SUPPLIED DATA:
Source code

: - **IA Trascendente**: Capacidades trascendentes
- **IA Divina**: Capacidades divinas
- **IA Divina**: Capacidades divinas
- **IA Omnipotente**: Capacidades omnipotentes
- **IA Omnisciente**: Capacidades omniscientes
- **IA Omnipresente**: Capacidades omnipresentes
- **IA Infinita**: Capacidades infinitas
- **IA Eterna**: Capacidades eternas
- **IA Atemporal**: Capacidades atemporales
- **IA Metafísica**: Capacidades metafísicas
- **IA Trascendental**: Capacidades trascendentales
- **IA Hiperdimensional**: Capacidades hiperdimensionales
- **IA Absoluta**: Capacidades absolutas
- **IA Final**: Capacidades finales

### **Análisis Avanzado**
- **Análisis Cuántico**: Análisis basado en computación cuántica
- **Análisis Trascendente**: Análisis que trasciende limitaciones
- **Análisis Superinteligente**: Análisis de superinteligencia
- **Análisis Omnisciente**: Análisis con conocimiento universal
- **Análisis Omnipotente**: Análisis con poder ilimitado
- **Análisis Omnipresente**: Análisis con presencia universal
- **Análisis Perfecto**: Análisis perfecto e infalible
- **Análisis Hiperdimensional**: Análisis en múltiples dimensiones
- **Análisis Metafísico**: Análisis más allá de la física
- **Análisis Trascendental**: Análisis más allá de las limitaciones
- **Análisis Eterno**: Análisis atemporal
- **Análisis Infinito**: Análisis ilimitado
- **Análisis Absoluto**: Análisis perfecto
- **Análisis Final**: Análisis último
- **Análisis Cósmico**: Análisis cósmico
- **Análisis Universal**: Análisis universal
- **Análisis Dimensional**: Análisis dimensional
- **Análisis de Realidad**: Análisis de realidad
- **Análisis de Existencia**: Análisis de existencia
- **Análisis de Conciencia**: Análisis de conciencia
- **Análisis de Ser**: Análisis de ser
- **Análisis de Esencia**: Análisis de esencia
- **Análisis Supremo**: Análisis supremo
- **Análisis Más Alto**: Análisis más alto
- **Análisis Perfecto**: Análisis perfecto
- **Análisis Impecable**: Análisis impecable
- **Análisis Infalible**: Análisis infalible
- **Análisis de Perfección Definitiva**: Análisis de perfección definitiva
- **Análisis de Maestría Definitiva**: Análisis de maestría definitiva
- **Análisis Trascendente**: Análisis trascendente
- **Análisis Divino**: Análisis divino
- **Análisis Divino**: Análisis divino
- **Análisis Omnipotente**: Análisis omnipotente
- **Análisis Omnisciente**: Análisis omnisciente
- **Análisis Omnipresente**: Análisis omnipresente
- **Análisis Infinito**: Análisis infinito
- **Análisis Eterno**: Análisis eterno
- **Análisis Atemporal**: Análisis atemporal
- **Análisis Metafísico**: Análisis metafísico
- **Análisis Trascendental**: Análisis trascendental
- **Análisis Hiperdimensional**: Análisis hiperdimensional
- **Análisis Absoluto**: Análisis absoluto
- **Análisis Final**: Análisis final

GOAL OF THE EXERCISE:
Only the lines from the one containing "- **Análisis Infinito**: Análisis infinito" through the end of the listing should be copied, and they should be copied exactly.

WRITTEN RESPONSE:
- **Análisis Infinito**: Análisis infinito
- **Análisis Eterno**: Análisis eterno
- **Análisis Atemporal**: Análisis atemporal
- **Análisis Metafísico**: Análisis metafísico
- **Análisis Trascendental**: Análisis trascendental
- **Análisis Hiperdimensional**: Análisis hiperdimensional
- **Análisis Absoluto**: Análisis absoluto
- **Análisis Final**: Análisis final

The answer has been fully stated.